Becoming popular for her criticism of Islamists during the Presidency of Mohammed Morsi, Sama Al-Masry had been hoping to represent the people of the Gamalia district.
According to the Supreme Administrative Court, having “pleasant” traits is good for people to have in general but mandatory for members of parliament. Lacking such traits results in the Member of Parliament facing “instabilities” in carrying out his/her role and duties, added the court.
In making its decision, the court said it reviewed television shows, interviews and other videos featuring Sama Al-Masry. The judges found out that Al-Masry is ill mannered and does not promote the appropriate image expected of a woman.
In regards to her work being an expression of creativity, the court said that creativity and innovation can be achieved while also upholding values and ethics.

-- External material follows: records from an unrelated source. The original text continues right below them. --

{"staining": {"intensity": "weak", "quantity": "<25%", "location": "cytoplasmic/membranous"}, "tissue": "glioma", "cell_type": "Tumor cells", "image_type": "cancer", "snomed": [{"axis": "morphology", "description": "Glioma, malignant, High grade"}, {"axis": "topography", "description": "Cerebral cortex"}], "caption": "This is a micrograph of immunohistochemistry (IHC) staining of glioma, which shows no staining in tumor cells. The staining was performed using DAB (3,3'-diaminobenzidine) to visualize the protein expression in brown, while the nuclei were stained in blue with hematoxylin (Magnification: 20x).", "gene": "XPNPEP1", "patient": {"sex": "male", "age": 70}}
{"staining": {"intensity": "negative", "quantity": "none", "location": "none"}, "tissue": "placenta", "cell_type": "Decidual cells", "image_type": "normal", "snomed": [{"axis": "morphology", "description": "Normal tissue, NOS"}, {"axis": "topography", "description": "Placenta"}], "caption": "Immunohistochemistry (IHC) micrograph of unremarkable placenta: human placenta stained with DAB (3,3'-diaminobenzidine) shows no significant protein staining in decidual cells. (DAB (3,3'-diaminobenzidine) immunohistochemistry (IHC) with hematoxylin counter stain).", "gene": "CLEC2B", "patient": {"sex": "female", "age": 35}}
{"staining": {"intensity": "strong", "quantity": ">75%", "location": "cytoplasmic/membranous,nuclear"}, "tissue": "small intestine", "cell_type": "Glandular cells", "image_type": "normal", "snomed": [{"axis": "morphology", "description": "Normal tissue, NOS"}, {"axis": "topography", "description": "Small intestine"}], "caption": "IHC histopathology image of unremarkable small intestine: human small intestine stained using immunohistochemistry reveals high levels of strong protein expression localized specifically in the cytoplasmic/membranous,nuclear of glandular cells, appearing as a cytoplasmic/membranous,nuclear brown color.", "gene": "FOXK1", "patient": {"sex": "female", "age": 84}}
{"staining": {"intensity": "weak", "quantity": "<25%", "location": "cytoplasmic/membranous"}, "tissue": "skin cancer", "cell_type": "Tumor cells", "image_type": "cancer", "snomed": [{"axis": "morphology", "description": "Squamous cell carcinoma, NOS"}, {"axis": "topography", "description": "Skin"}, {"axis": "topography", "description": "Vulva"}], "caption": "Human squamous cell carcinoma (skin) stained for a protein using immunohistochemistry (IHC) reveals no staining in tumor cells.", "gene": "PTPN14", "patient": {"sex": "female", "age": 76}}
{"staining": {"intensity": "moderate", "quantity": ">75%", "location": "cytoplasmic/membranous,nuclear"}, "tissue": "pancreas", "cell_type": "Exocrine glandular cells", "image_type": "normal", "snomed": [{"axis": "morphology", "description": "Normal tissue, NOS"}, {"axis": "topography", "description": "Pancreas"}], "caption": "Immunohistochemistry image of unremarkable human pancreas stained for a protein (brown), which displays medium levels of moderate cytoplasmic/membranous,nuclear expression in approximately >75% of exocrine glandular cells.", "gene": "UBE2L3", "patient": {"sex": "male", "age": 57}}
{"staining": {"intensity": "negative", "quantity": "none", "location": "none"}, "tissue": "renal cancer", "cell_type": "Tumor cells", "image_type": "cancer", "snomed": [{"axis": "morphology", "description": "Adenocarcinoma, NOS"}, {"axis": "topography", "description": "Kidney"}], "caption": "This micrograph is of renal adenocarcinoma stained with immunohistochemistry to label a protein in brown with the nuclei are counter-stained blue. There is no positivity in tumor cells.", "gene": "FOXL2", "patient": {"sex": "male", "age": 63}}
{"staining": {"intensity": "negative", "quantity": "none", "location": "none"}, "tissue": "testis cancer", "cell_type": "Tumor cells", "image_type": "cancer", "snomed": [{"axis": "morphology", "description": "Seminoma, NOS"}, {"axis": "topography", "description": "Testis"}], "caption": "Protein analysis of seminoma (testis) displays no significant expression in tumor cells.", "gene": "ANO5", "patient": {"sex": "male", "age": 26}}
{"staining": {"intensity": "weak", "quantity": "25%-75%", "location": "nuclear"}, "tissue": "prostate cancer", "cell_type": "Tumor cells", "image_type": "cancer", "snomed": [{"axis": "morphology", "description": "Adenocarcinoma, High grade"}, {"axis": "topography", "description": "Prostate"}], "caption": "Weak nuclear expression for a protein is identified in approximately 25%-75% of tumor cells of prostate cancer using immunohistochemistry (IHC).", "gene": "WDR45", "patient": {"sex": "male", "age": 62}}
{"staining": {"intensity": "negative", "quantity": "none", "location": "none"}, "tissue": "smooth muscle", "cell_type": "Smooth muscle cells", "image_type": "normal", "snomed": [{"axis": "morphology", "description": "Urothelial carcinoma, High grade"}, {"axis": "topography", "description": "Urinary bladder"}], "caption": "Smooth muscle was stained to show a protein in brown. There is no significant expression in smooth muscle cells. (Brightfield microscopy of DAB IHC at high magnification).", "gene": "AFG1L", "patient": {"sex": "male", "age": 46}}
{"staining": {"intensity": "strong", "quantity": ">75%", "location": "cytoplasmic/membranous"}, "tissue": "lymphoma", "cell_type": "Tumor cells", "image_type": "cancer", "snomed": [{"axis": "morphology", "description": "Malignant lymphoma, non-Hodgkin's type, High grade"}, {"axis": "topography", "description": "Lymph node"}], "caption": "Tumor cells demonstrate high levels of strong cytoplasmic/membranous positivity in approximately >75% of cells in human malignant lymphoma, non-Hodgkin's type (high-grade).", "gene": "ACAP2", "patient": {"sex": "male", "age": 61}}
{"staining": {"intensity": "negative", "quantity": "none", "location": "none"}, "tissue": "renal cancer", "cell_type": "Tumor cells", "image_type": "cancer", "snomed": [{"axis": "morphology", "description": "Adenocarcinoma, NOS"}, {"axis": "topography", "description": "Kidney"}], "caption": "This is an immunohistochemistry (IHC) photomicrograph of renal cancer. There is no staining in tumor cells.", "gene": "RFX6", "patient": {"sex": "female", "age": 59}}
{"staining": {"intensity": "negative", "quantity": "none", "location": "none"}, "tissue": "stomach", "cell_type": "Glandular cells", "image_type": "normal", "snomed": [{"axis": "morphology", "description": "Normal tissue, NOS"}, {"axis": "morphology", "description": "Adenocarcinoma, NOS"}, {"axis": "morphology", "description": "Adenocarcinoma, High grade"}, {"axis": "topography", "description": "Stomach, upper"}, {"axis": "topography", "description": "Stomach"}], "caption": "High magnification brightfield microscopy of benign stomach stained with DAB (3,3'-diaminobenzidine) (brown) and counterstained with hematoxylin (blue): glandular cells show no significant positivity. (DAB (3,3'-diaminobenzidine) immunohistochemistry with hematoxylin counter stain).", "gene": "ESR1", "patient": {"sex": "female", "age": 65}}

Ahead of the ruling, Al-Masry told the media that she would respect the outcome but that she had always dreamt of representing the people of her constituency. The lawsuit had been filed by Samir Sabry, who said that she was not fit to represent the Gamalia district.
Belly dancers in Egypt have recently faced a wave of lawsuits. In September, two belly dancers, who had been charged of debauchery and the promotion of immorality in their music videos, were sentenced to six months in prison.
Egypt’s parliamentary elections are set to take place on 17 and 18 October for Egyptian expatriates and 18 and 19 October for those living in Egypt. The second phase of the elections is scheduled for 21 November 2015.